When a serendip user gives out a signal (either by airing music or interacting with the feed), it can trigger a re-calculating of the music soulmates for that user. The algorithm finds other users that are top matched according to the list of favorite artists (which is constantly updated), weighing in additional parameters like popularity, number of shares etc. It then applies another set of algorithms to filter out spammers (yes, there are music spammers…) and outliers.
We found out that this process gives us good enough results while saving us from needing additional systems that can run more complex clustering or recommendation algorithms.
Monitoring and deployment
Serendip is using ServerDensity for monitoring and alerting. It’s an easy to use hosted solution with a decent feature set and reasonable pricing for start-ups. ServerDensity natively provides server and MongoDB monitoring. We’re also making heavy use of the ability to report custom metrics into it for reporting internal system statistics.
An internal statistic collection mechanism collects events for every action that happens in the system, and keeps them in a MongoDB collection. A timed job reads those statistics from MongoDB once a minute and reports them to ServerDensity. This allows us to use ServerDensity for monitoring and alerting Elasticsearch as well as our operational data.

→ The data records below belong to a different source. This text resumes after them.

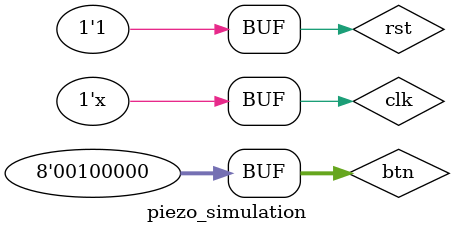
<source format=v>
`timescale 1us / 1ns


module piezo_simulation();
reg clk, rst;
reg [7:0] btn;
wire piezo;

piezo_basic P1(clk, rst, btn, piezo);

initial begin
    clk <= 0;
    rst <= 1;
    btn <= 8'b00000000;
    #1e+6; rst <= 0;
    #1e+6; rst <= 1;
    #1e+6; btn <= 8'b00000001;
    #1e+6; btn <= 8'b00000010;
    #1e+6; btn <= 8'b00100000;
end

always begin
    #0.5 clk = ~clk;
end

endmodule

</source>
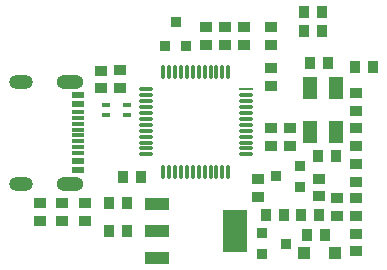
<source format=gbp>
G04 #@! TF.GenerationSoftware,KiCad,Pcbnew,7.0.9*
G04 #@! TF.CreationDate,2024-11-14T15:36:12+03:00*
G04 #@! TF.ProjectId,Teco,5465636f-2e6b-4696-9361-645f70636258,rev?*
G04 #@! TF.SameCoordinates,Original*
G04 #@! TF.FileFunction,Paste,Bot*
G04 #@! TF.FilePolarity,Positive*
%FSLAX46Y46*%
G04 Gerber Fmt 4.6, Leading zero omitted, Abs format (unit mm)*
G04 Created by KiCad (PCBNEW 7.0.9) date 2024-11-14 15:36:12*
%MOMM*%
%LPD*%
G01*
G04 APERTURE LIST*
%ADD10R,1.016000X0.889000*%
%ADD11R,0.889000X1.016000*%
%ADD12R,2.032000X3.657600*%
%ADD13R,2.032000X1.016000*%
%ADD14R,1.200000X0.270000*%
%ADD15O,1.200000X0.270000*%
%ADD16O,0.270000X1.200000*%
%ADD17R,0.914400X0.914400*%
%ADD18R,1.000000X0.900000*%
%ADD19R,0.900000X1.000000*%
%ADD20R,1.198880X1.899920*%
%ADD21R,1.000760X1.000760*%
%ADD22R,0.701040X0.398780*%
%ADD23R,1.100000X0.600000*%
%ADD24R,1.100000X0.300000*%
%ADD25O,2.000000X1.200000*%
%ADD26O,2.300000X1.200000*%
G04 APERTURE END LIST*
D10*
X131700000Y-75562000D03*
X131700000Y-74038000D03*
X135600000Y-79062000D03*
X135600000Y-77538000D03*
X135600000Y-84162000D03*
X135600000Y-82638000D03*
D11*
X124562000Y-86800000D03*
X123038000Y-86800000D03*
D10*
X122800000Y-77738000D03*
X122800000Y-79262000D03*
X133300000Y-75562000D03*
X133300000Y-74038000D03*
D11*
X123362000Y-89000000D03*
X121838000Y-89000000D03*
X123362000Y-91300000D03*
X121838000Y-91300000D03*
X139538000Y-85000000D03*
X141062000Y-85000000D03*
X140362000Y-77100000D03*
X138838000Y-77100000D03*
D12*
X132502000Y-91300000D03*
D13*
X125898000Y-89014000D03*
X125898000Y-91300000D03*
X125898000Y-93586000D03*
D14*
X133450000Y-79350000D03*
D15*
X133450000Y-79850000D03*
X133450000Y-80350000D03*
X133450000Y-80850000D03*
X133450000Y-81350000D03*
X133450000Y-81850000D03*
X133450000Y-82350000D03*
X133450000Y-82850000D03*
X133450000Y-83350000D03*
X133450000Y-83850000D03*
X133450000Y-84350000D03*
X133450000Y-84850000D03*
D16*
X131950000Y-86350000D03*
X131450000Y-86350000D03*
X130950000Y-86350000D03*
X130450000Y-86350000D03*
X129950000Y-86350000D03*
X129450000Y-86350000D03*
X128950000Y-86350000D03*
X128450000Y-86350000D03*
X127950000Y-86350000D03*
X127450000Y-86350000D03*
X126950000Y-86350000D03*
X126450000Y-86350000D03*
D15*
X124950000Y-84850000D03*
X124950000Y-84350000D03*
X124950000Y-83850000D03*
X124950000Y-83350000D03*
X124950000Y-82850000D03*
X124950000Y-82350000D03*
X124950000Y-81850000D03*
X124950000Y-81350000D03*
X124950000Y-80850000D03*
X124950000Y-80350000D03*
X124950000Y-79850000D03*
X124950000Y-79350000D03*
D16*
X126450000Y-77850000D03*
X126950000Y-77850000D03*
X127450000Y-77850000D03*
X127950000Y-77850000D03*
X128450000Y-77850000D03*
X128950000Y-77850000D03*
X129450000Y-77850000D03*
X129950000Y-77850000D03*
X130450000Y-77850000D03*
X130950000Y-77850000D03*
X131450000Y-77850000D03*
X131950000Y-77850000D03*
D17*
X138016000Y-85811000D03*
X138016000Y-87589000D03*
X135984000Y-86700000D03*
X134784000Y-93289000D03*
X134784000Y-91511000D03*
X136816000Y-92400000D03*
D18*
X117900000Y-88950000D03*
X117900000Y-90450000D03*
X121200000Y-79250000D03*
X121200000Y-77750000D03*
X142800000Y-81150000D03*
X142800000Y-79650000D03*
D19*
X144200000Y-77450000D03*
X142700000Y-77450000D03*
D18*
X137200000Y-84150000D03*
X137200000Y-82650000D03*
X134500000Y-88450000D03*
X134500000Y-86950000D03*
D19*
X136650000Y-90000000D03*
X135150000Y-90000000D03*
X139650000Y-90000000D03*
X138150000Y-90000000D03*
D18*
X142800000Y-93050000D03*
X142800000Y-91550000D03*
X142800000Y-87150000D03*
X142800000Y-85650000D03*
X142800000Y-84150000D03*
X142800000Y-82650000D03*
D19*
X139850000Y-72800000D03*
X138350000Y-72800000D03*
X139850000Y-74400000D03*
X138350000Y-74400000D03*
D18*
X142800000Y-90050000D03*
X142800000Y-88550000D03*
D20*
X138900180Y-82949120D03*
X141099820Y-79250880D03*
X141099820Y-82949120D03*
X138900180Y-79250880D03*
D10*
X141200000Y-90062000D03*
X141200000Y-88538000D03*
D21*
X138399520Y-93200000D03*
X141000480Y-93200000D03*
D19*
X138650000Y-91700000D03*
X140150000Y-91700000D03*
D22*
X121600840Y-81498780D03*
X123399160Y-81498780D03*
X123399160Y-80701220D03*
X121600840Y-80701220D03*
D10*
X116000000Y-90462000D03*
X116000000Y-88938000D03*
D18*
X139600000Y-88400000D03*
X139600000Y-86900000D03*
X135600000Y-75550000D03*
X135600000Y-74050000D03*
D10*
X119800000Y-88938000D03*
X119800000Y-90462000D03*
D23*
X119257500Y-86200000D03*
X119257500Y-85400000D03*
D24*
X119257500Y-84250000D03*
X119257500Y-83250000D03*
X119257500Y-82750000D03*
X119257500Y-81750000D03*
D23*
X119257500Y-79800000D03*
X119257500Y-80600000D03*
D24*
X119257500Y-81250000D03*
X119257500Y-82250000D03*
X119257500Y-83750000D03*
X119257500Y-84750000D03*
D25*
X114407500Y-87320000D03*
D26*
X118557500Y-87320000D03*
D25*
X114407500Y-78680000D03*
D26*
X118557500Y-78680000D03*
D18*
X130100000Y-74050000D03*
X130100000Y-75550000D03*
D17*
X128389000Y-75716000D03*
X126611000Y-75716000D03*
X127500000Y-73684000D03*
M02*

</source>
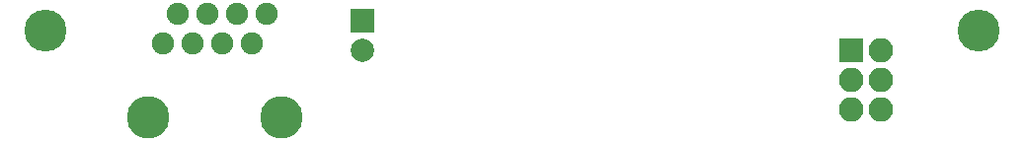
<source format=gbs>
G04 #@! TF.FileFunction,Soldermask,Bot*
%FSLAX46Y46*%
G04 Gerber Fmt 4.6, Leading zero omitted, Abs format (unit mm)*
G04 Created by KiCad (PCBNEW 4.0.7-e2-6376~58~ubuntu17.04.1) date Mon Oct 30 22:15:39 2017*
%MOMM*%
%LPD*%
G01*
G04 APERTURE LIST*
%ADD10C,0.100000*%
%ADD11R,2.000000X2.000000*%
%ADD12C,2.000000*%
%ADD13C,3.650000*%
%ADD14C,1.900000*%
%ADD15R,2.100000X2.100000*%
%ADD16O,2.100000X2.100000*%
%ADD17C,3.600000*%
G04 APERTURE END LIST*
D10*
D11*
X139700000Y-109220000D03*
D12*
X139700000Y-111720000D03*
D13*
X132715000Y-117475000D03*
X121285000Y-117475000D03*
D14*
X131445000Y-108585000D03*
X130175000Y-111125000D03*
X128905000Y-108585000D03*
X127635000Y-111125000D03*
X126365000Y-108585000D03*
X125095000Y-111125000D03*
X123825000Y-108585000D03*
X122555000Y-111125000D03*
D15*
X181610000Y-111760000D03*
D16*
X184150000Y-111760000D03*
X181610000Y-114300000D03*
X184150000Y-114300000D03*
X181610000Y-116840000D03*
X184150000Y-116840000D03*
D17*
X192500000Y-110000000D03*
X112500000Y-110000000D03*
M02*

</source>
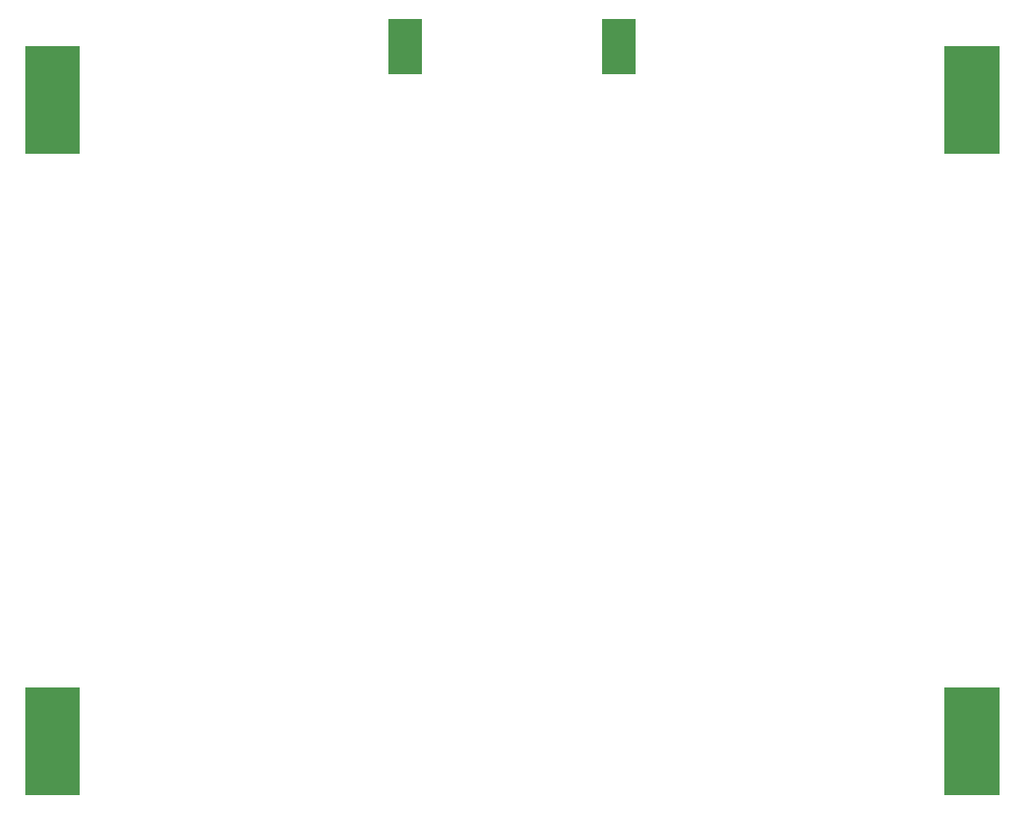
<source format=gbr>
G04 #@! TF.GenerationSoftware,KiCad,Pcbnew,(5.1.5)-3*
G04 #@! TF.CreationDate,2020-06-13T14:21:20+02:00*
G04 #@! TF.ProjectId,elektrode_v3_bipolar,656c656b-7472-46f6-9465-5f76335f6269,rev?*
G04 #@! TF.SameCoordinates,Original*
G04 #@! TF.FileFunction,Soldermask,Bot*
G04 #@! TF.FilePolarity,Negative*
%FSLAX46Y46*%
G04 Gerber Fmt 4.6, Leading zero omitted, Abs format (unit mm)*
G04 Created by KiCad (PCBNEW (5.1.5)-3) date 2020-06-13 14:21:20*
%MOMM*%
%LPD*%
G04 APERTURE LIST*
%ADD10C,0.100000*%
G04 APERTURE END LIST*
D10*
G36*
X145551000Y-135051000D02*
G01*
X140449000Y-135051000D01*
X140449000Y-124949000D01*
X145551000Y-124949000D01*
X145551000Y-135051000D01*
G37*
G36*
X59551000Y-135051000D02*
G01*
X54449000Y-135051000D01*
X54449000Y-124949000D01*
X59551000Y-124949000D01*
X59551000Y-135051000D01*
G37*
G36*
X145551000Y-75051000D02*
G01*
X140449000Y-75051000D01*
X140449000Y-64949000D01*
X145551000Y-64949000D01*
X145551000Y-75051000D01*
G37*
G36*
X59551000Y-75051000D02*
G01*
X54449000Y-75051000D01*
X54449000Y-64949000D01*
X59551000Y-64949000D01*
X59551000Y-75051000D01*
G37*
G36*
X111551000Y-67551000D02*
G01*
X108449000Y-67551000D01*
X108449000Y-62449000D01*
X111551000Y-62449000D01*
X111551000Y-67551000D01*
G37*
G36*
X91551000Y-67551000D02*
G01*
X88449000Y-67551000D01*
X88449000Y-62449000D01*
X91551000Y-62449000D01*
X91551000Y-67551000D01*
G37*
M02*

</source>
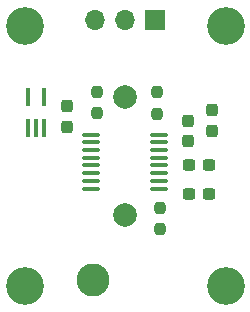
<source format=gbs>
G04 #@! TF.GenerationSoftware,KiCad,Pcbnew,(6.0.2)*
G04 #@! TF.CreationDate,2022-05-11T22:03:01-05:00*
G04 #@! TF.ProjectId,Transmit US,5472616e-736d-4697-9420-55532e6b6963,rev?*
G04 #@! TF.SameCoordinates,Original*
G04 #@! TF.FileFunction,Soldermask,Bot*
G04 #@! TF.FilePolarity,Negative*
%FSLAX46Y46*%
G04 Gerber Fmt 4.6, Leading zero omitted, Abs format (unit mm)*
G04 Created by KiCad (PCBNEW (6.0.2)) date 2022-05-11 22:03:01*
%MOMM*%
%LPD*%
G01*
G04 APERTURE LIST*
G04 Aperture macros list*
%AMRoundRect*
0 Rectangle with rounded corners*
0 $1 Rounding radius*
0 $2 $3 $4 $5 $6 $7 $8 $9 X,Y pos of 4 corners*
0 Add a 4 corners polygon primitive as box body*
4,1,4,$2,$3,$4,$5,$6,$7,$8,$9,$2,$3,0*
0 Add four circle primitives for the rounded corners*
1,1,$1+$1,$2,$3*
1,1,$1+$1,$4,$5*
1,1,$1+$1,$6,$7*
1,1,$1+$1,$8,$9*
0 Add four rect primitives between the rounded corners*
20,1,$1+$1,$2,$3,$4,$5,0*
20,1,$1+$1,$4,$5,$6,$7,0*
20,1,$1+$1,$6,$7,$8,$9,0*
20,1,$1+$1,$8,$9,$2,$3,0*%
G04 Aperture macros list end*
%ADD10C,2.000000*%
%ADD11C,2.800000*%
%ADD12C,3.200000*%
%ADD13RoundRect,0.237500X0.237500X-0.250000X0.237500X0.250000X-0.237500X0.250000X-0.237500X-0.250000X0*%
%ADD14RoundRect,0.237500X-0.300000X-0.237500X0.300000X-0.237500X0.300000X0.237500X-0.300000X0.237500X0*%
%ADD15RoundRect,0.237500X0.237500X-0.300000X0.237500X0.300000X-0.237500X0.300000X-0.237500X-0.300000X0*%
%ADD16RoundRect,0.100000X0.637500X0.100000X-0.637500X0.100000X-0.637500X-0.100000X0.637500X-0.100000X0*%
%ADD17RoundRect,0.237500X-0.237500X0.250000X-0.237500X-0.250000X0.237500X-0.250000X0.237500X0.250000X0*%
%ADD18R,1.700000X1.700000*%
%ADD19O,1.700000X1.700000*%
%ADD20R,0.400000X1.500000*%
G04 APERTURE END LIST*
D10*
G04 #@! TO.C,LS1*
X112000000Y-77000000D03*
X112000000Y-87000000D03*
G04 #@! TD*
D11*
G04 #@! TO.C,TP1*
X109275000Y-92525000D03*
G04 #@! TD*
D12*
G04 #@! TO.C,H2*
X120500000Y-93000000D03*
G04 #@! TD*
G04 #@! TO.C,H5*
X103500000Y-71000000D03*
G04 #@! TD*
G04 #@! TO.C,H3*
X120500000Y-71000000D03*
G04 #@! TD*
G04 #@! TO.C,H4*
X103500000Y-93000000D03*
G04 #@! TD*
D13*
G04 #@! TO.C,R1*
X109600000Y-78412500D03*
X109600000Y-76587500D03*
G04 #@! TD*
G04 #@! TO.C,R3*
X114675000Y-78462500D03*
X114675000Y-76637500D03*
G04 #@! TD*
D14*
G04 #@! TO.C,C3*
X117387500Y-82825000D03*
X119112500Y-82825000D03*
G04 #@! TD*
D15*
G04 #@! TO.C,C4*
X119350000Y-79887500D03*
X119350000Y-78162500D03*
G04 #@! TD*
D14*
G04 #@! TO.C,C5*
X117387500Y-85200000D03*
X119112500Y-85200000D03*
G04 #@! TD*
D15*
G04 #@! TO.C,C1*
X117275000Y-80762500D03*
X117275000Y-79037500D03*
G04 #@! TD*
G04 #@! TO.C,C2*
X107070000Y-79532500D03*
X107070000Y-77807500D03*
G04 #@! TD*
D16*
G04 #@! TO.C,U2*
X114862500Y-80225000D03*
X114862500Y-80875000D03*
X114862500Y-81525000D03*
X114862500Y-82175000D03*
X114862500Y-82825000D03*
X114862500Y-83475000D03*
X114862500Y-84125000D03*
X114862500Y-84775000D03*
X109137500Y-84775000D03*
X109137500Y-84125000D03*
X109137500Y-83475000D03*
X109137500Y-82825000D03*
X109137500Y-82175000D03*
X109137500Y-81525000D03*
X109137500Y-80875000D03*
X109137500Y-80225000D03*
G04 #@! TD*
D17*
G04 #@! TO.C,R2*
X114900000Y-86412500D03*
X114900000Y-88237500D03*
G04 #@! TD*
D18*
G04 #@! TO.C,J1*
X114500000Y-70500000D03*
D19*
X111960000Y-70500000D03*
X109420000Y-70500000D03*
G04 #@! TD*
D20*
G04 #@! TO.C,U1*
X105080000Y-79650000D03*
X104430000Y-79650000D03*
X103780000Y-79650000D03*
X103780000Y-76990000D03*
X105080000Y-76990000D03*
G04 #@! TD*
M02*

</source>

Managing servers and deployments is done using Amazon Elastic Beanstalk. Elastic Beanstalk is AWS’s limited PaaS solution. It’s very easy to get started with, and while it’s not really a full featured PaaS, its basic functionality is enough for most common use cases. It provides easy auto-scaling configuration and also gives complete access via EC2.
Building the application is done with a Jenkins instance that resides on EC2. The Play web application is packaged as a WAR. A post-build script pushes the WAR to Elastic Beanstalk as a new application version. The new version is not deployed automatically to the servers - it’s done manually. It is usually deployed first to the staging environment for testing, and once approved is deployed to the production environment.
For conclusion, here are some of the top lessons learned from building serendip, not by any special order.
- Know how to scale. You probably don’t need to scale from the first day, but you need to know how every part of your system can scale and to what extent. Give yourself enough time in advance if scaling takes time.
- Prepare for peaks. Especially in the life of a start-up, a single lifehacker or reddit post can bring your system down if you’re always running at near top capacity. Keep enough margin so you can handle a sudden load or be ready to scale really fast.
- Choose a language that won’t hold you back. Make sure the technologies you want to use have native clients in your language, or at least actively maintained ones. Don’t get stuck waiting for library updates.
- Believe the hype. You want a technology that will grow with your product and will not die prematurely. A vibrant and active community and some noise about the technology can be a good indication for its survival.
- Don’t believe the hype. Look for flame posts about the technology you’re evaluating. They can teach you about its weak points. But also don’t take them too seriously, people tend to get emotional when things don’t work as expected.
- Have fun. Choose a technology that excites you. One that makes you think “oh this is so cool what can I do with it”. After all, that’s (also) what we’re here for.